How AI flags the claims that humans miss

The challenge with CV embellishment is not that it is undetectable — it is that it is time-consuming to detect at scale. When you are reviewing thirty CVs for a single role, you do not have forty minutes to cross-reference each one against LinkedIn, run education checks, and Google every employer. Things get skimmed. Plausible-sounding claims pass without scrutiny.

This is where automated analysis earns its place. Tools like cvtally run every CV through an AI pipeline that surfaces inconsistencies a human reviewer would typically miss under time pressure. The system looks for a specific category of signals it calls bullshit flags — claims that do not add up when read against the rest of the document or against reasonable external benchmarks.

In practice, this catches things like:

  • A candidate who claims to have "launched" a product in month two of a role that lasted four months total — not enough time to ship anything from scratch.
  • Quantified achievements that are statistically implausible for the company size listed elsewhere in the CV (a "£50M revenue impact" at a startup with three employees).
  • Skills listed in the summary that are never substantiated in the experience section — mentioned once, claimed as core competency, never evidenced.
  • Overlapping employment dates where the candidate would have needed to hold two senior full-time roles simultaneously.
  • Seniority levels that do not track with the career progression shown — jumping from analyst to global head in a single move, with nothing in between.

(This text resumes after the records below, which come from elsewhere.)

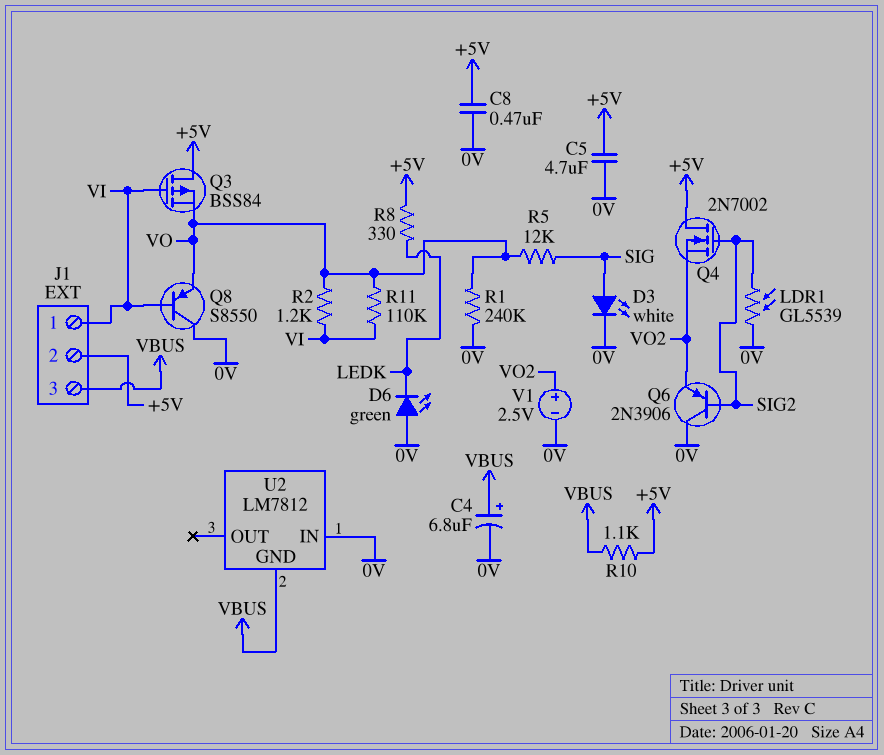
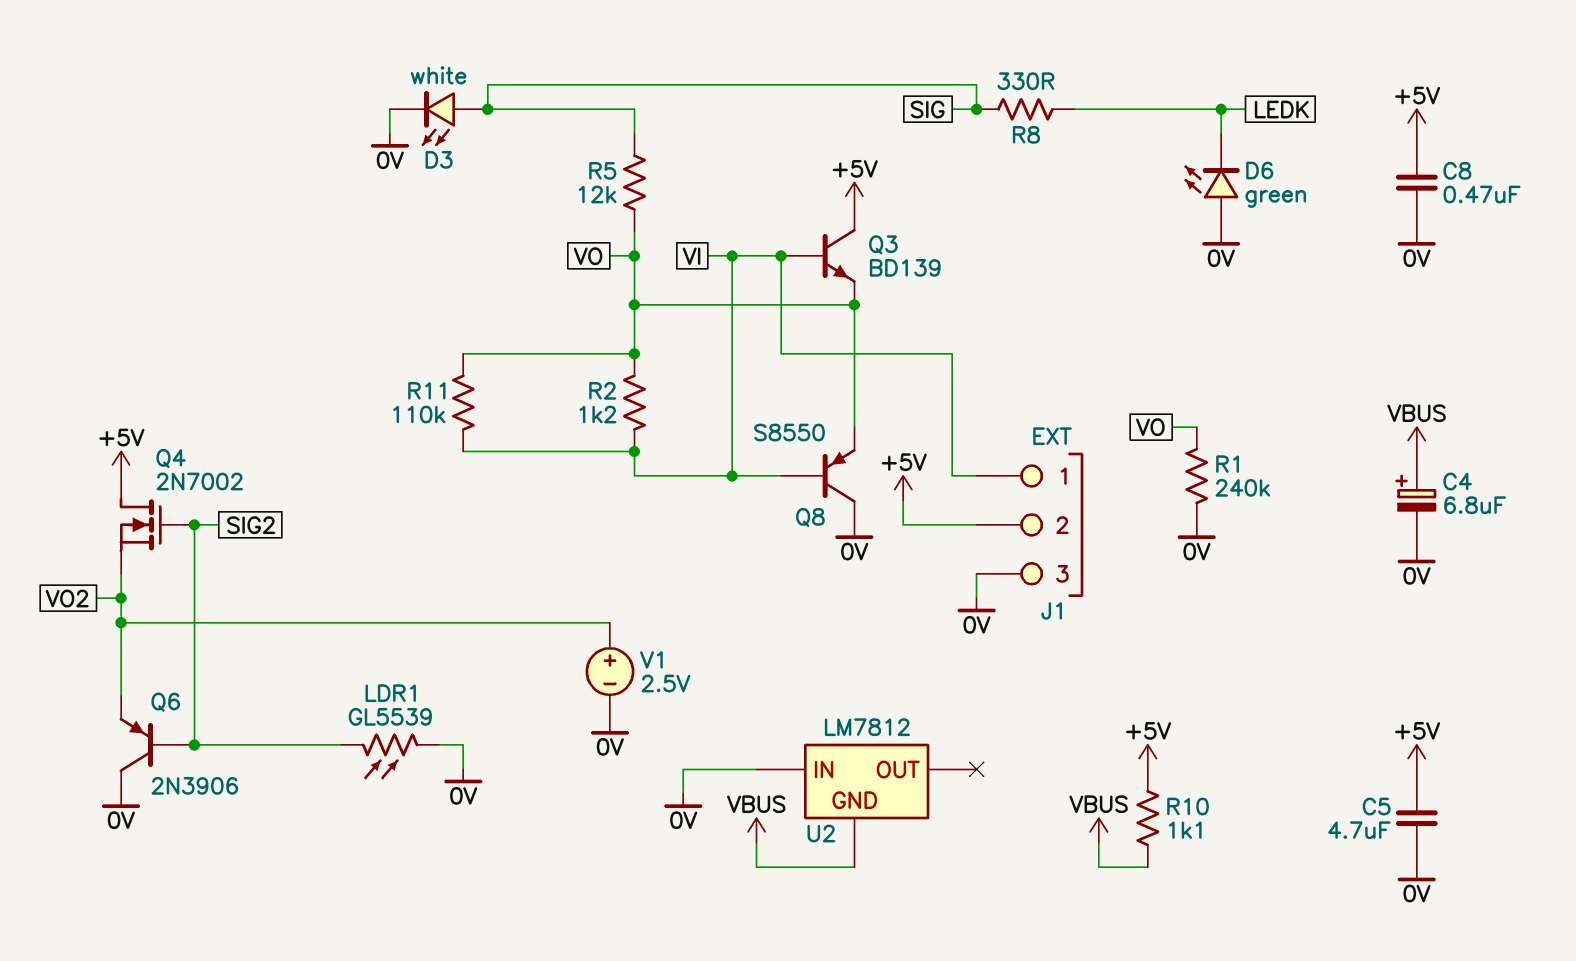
J1 pin 3: VBUS -> 0V
Q3: PMOS BSS84 (G VI, D +5V, S VO) -> NPN BD139 (B VI, C +5V, E VO)
R8: 330 (+5V, LEDK) -> 330 (LEDK, SIG)

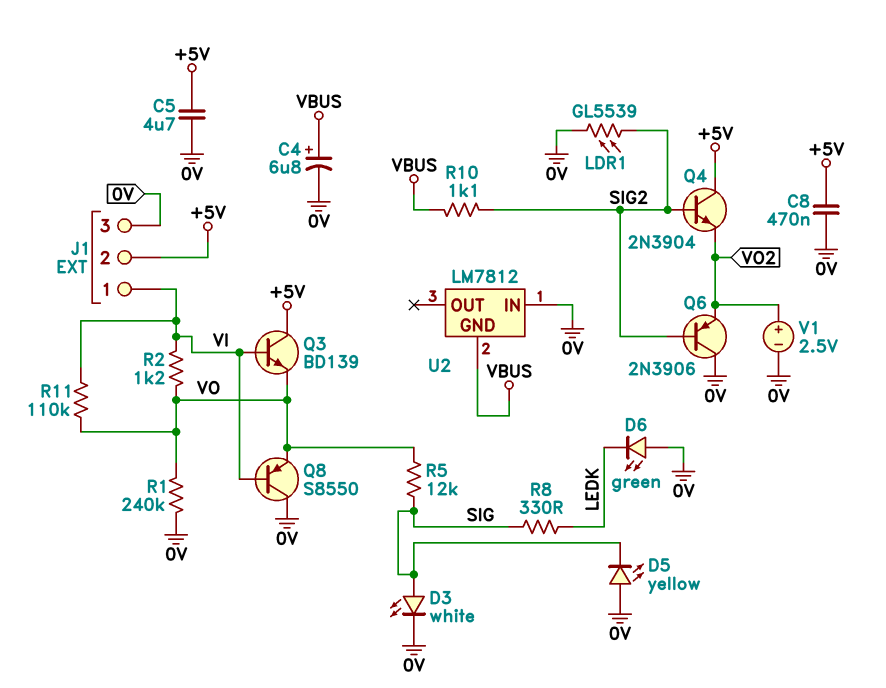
D5: none -> LED yellow (A 0V, K SIG)
Q4: NMOS 2N7002 (G SIG2, D +5V, S VO2) -> NPN 2N3904 (B SIG2, C +5V, E VO2)
R10: 1.1k (+5V, VBUS) -> 1.1k (SIG2, VBUS)

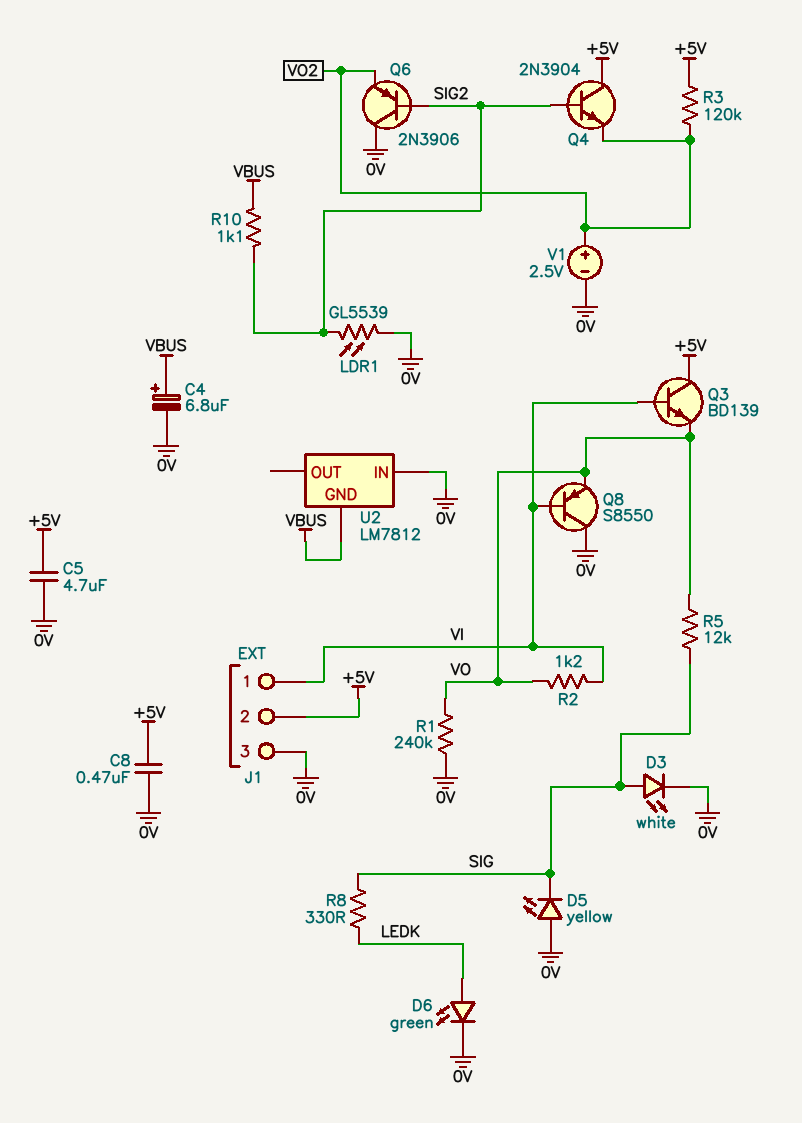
D6: LED green (A 0V, K LEDK) -> LED green (A LEDK, K 0V)
R3: none -> 120k (+5V, VO2)
R11: 110k (VI, VO) -> none

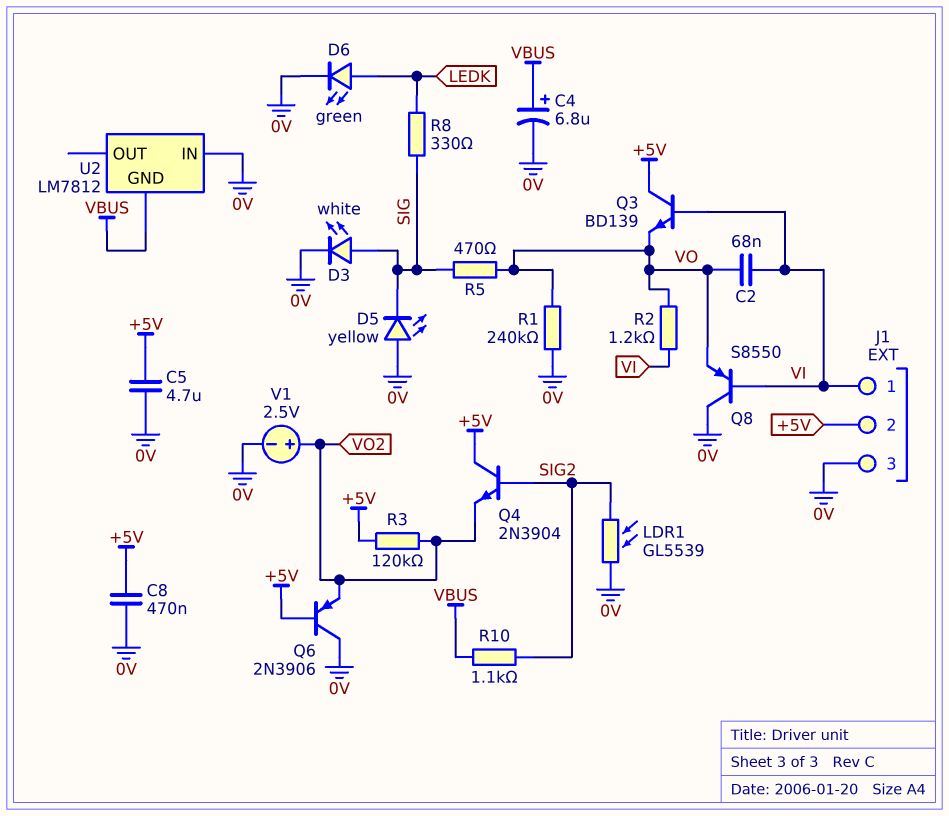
C2: none -> 68nF (VI, VO)
Q6: PNP 2N3906 (B SIG2, C 0V, E VO2) -> PNP 2N3906 (B +5V, C 0V, E VO2)
R5: 12k (SIG, VO) -> 470 (SIG, VO)

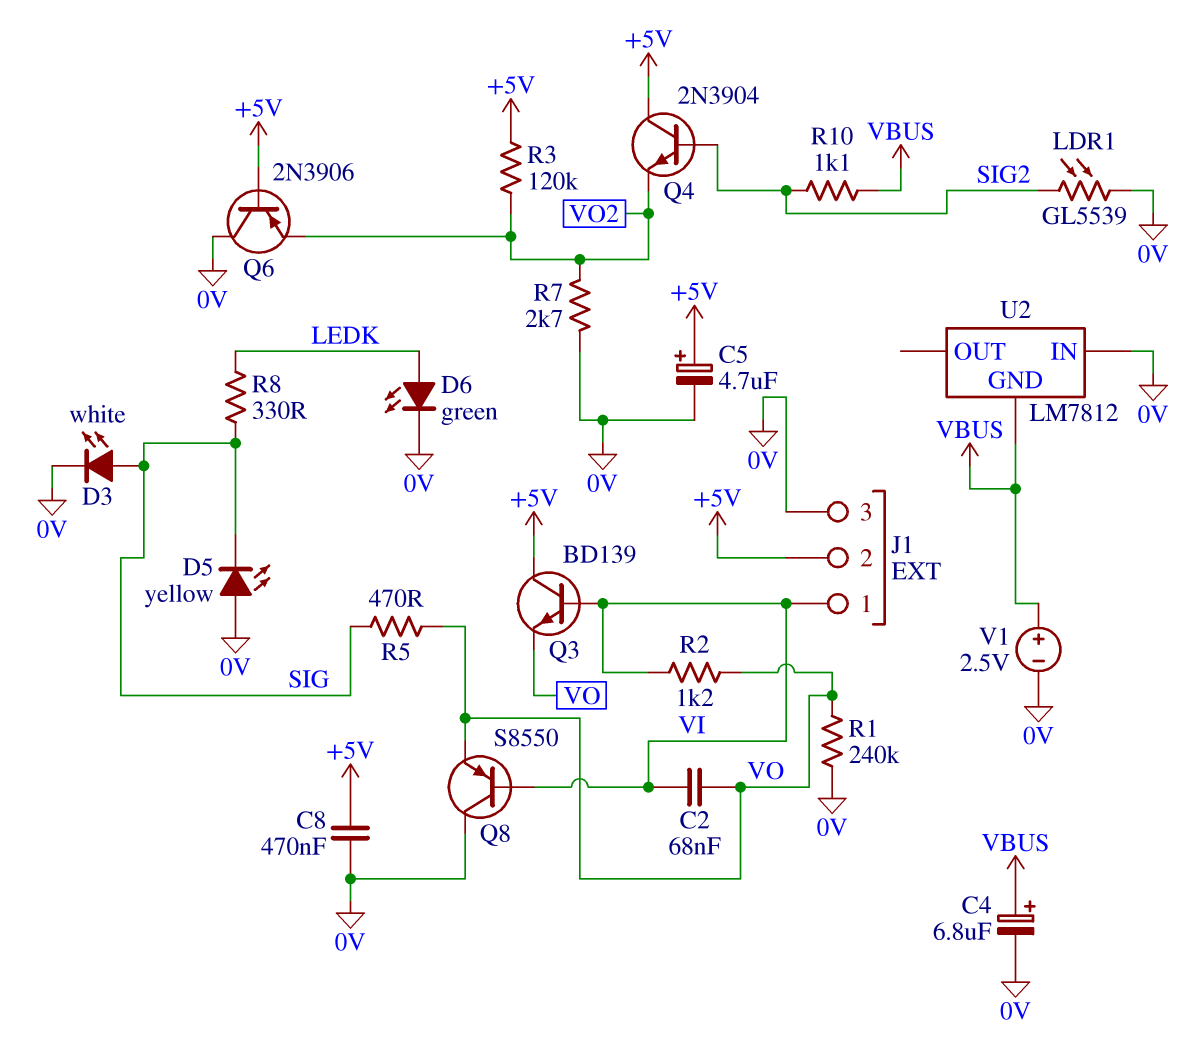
C5: 4.7uF (+5V, 0V) -> 4.7uF (plus +5V, minus 0V)
R7: none -> 2.7k (0V, VO2)
V1: 2.5V (plus VO2, minus 0V) -> 2.5V (plus VBUS, minus 0V)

Each flagged claim appears in the candidate report alongside the AI's reasoning, so you arrive at the interview having already identified the three things most worth probing — rather than discovering them during the conversation and trying to improvise a follow-up on the spot.

The AI is not making a judgment call about character. It is doing what a thorough human reviewer would do given unlimited time: reading carefully, noticing internal contradictions, and asking "does this actually add up?" The answer, more often than you would expect, is no.

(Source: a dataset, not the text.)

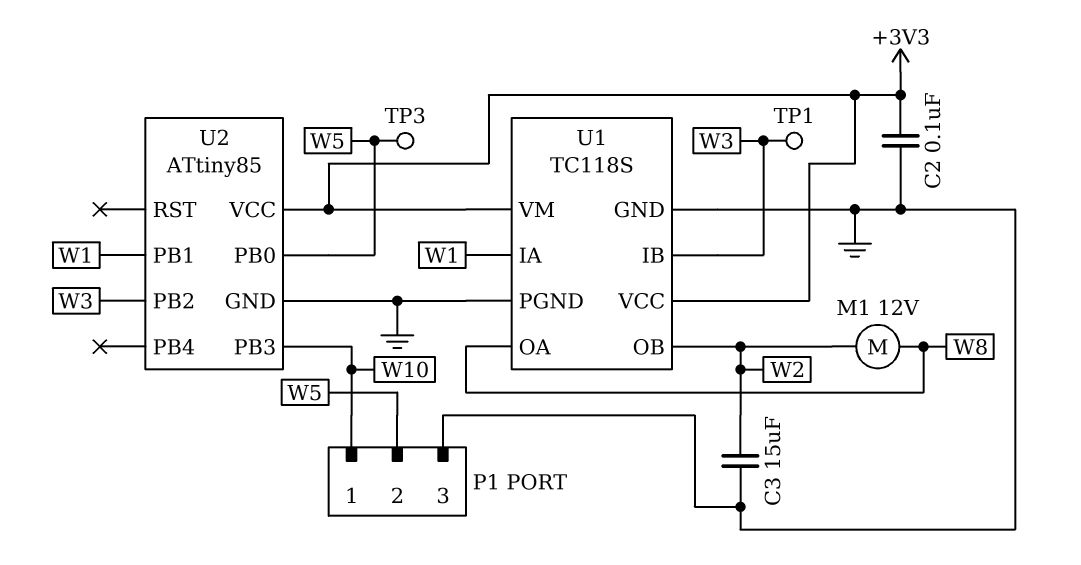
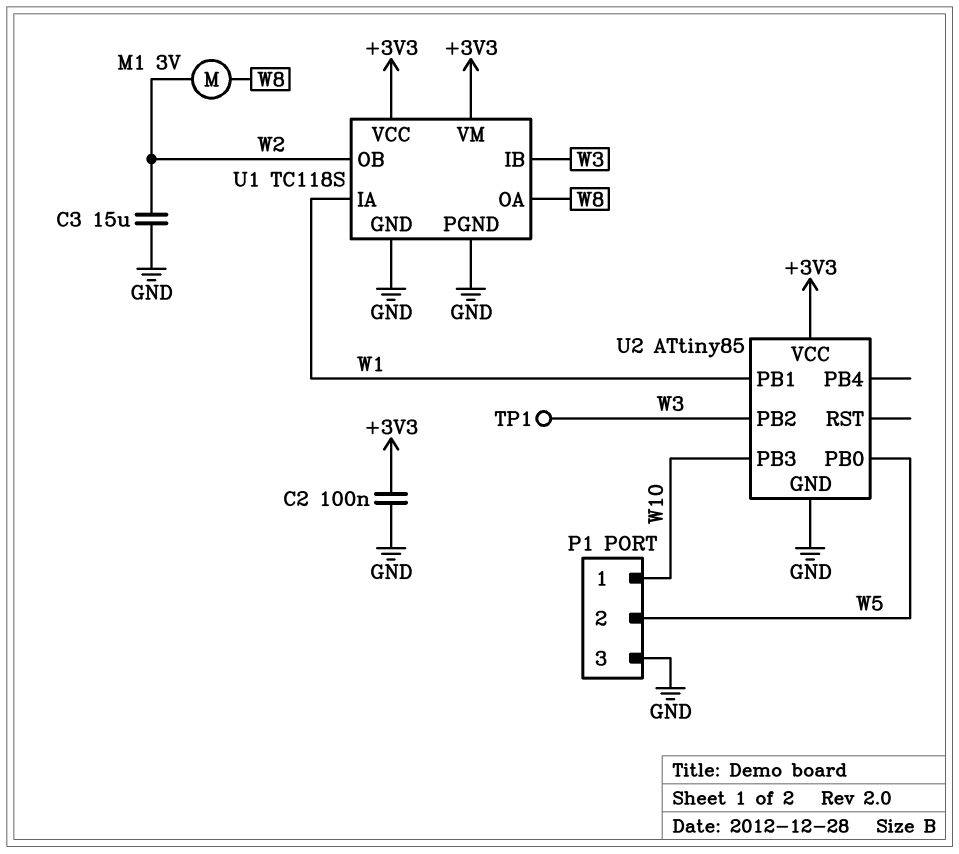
M1: motor 12V (W2, W8) -> motor 3V (W2, W8)
TP3: test point (W5) -> none

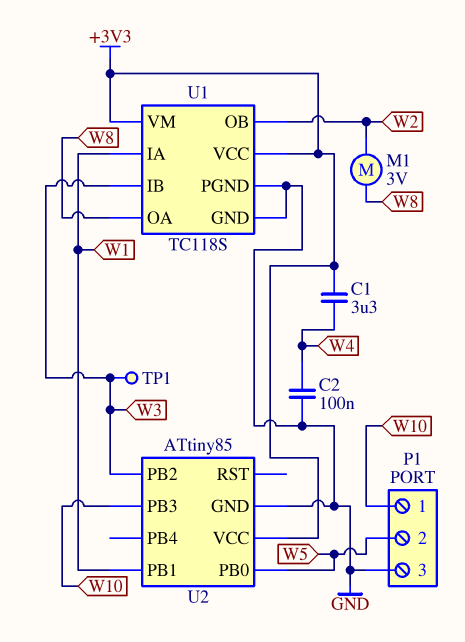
C1: none -> 3.3uF (+3V3, W4)
C2: 100nF (+3V3, GND) -> 100nF (GND, W4)
C3: 15uF (GND, W2) -> none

What to do when you find a discrepancy

Finding an inconsistency does not automatically mean you have found a liar. Employment dates genuinely do get misremembered. Titles legitimately vary by company. Before you disqualify a candidate, give them the opportunity to explain — in a structured way.

If the discrepancy is minor and plausible, note it and ask a direct question early in the interview. "Your CV lists this role ending in March but your LinkedIn shows February — can you clarify that?" An honest candidate answers without fuss. A dishonest one typically over-explains.

If the discrepancy is material — a degree that cannot be verified, a job title that does not match the employer's records, a claimed skill that the candidate visibly cannot demonstrate — treat it as a disqualifying finding. Do not proceed to the next stage until you have a satisfactory explanation in writing. You are not obligated to offer an interview to someone whose CV does not survive basic scrutiny.

If you discover the lie after hire, the legal position is clear in most jurisdictions: material misrepresentation is grounds for immediate dismissal, regardless of how long the employee has been in post. Document the discrepancy, loop in HR or legal counsel, and act promptly. Delay weakens your position.

It is also worth updating your process. If a candidate slipped through with a fabricated degree or an inflated title, the question is not just "what do we do about this person" — it is "what check should we have run that we didn't?" Most CV fraud succeeds because no one ran a straightforward verification that would have caught it in under five minutes.

The bottom line

Resume dishonesty is not a rare edge case — it is a routine feature of the hiring process. The majority of candidates who lie get hired. Most of those lies are never formally caught. The cost shows up later: in failed probation periods, in capability procedures, in bad hires that drain a team for months before anyone acts on what was obvious in retrospect.

The fix is not cynicism about every candidate. It is a consistent process: read for internal contradictions, cross-reference the digital record, verify credentials before extending an offer, and use tools that do the tedious work of spotting implausibility at scale.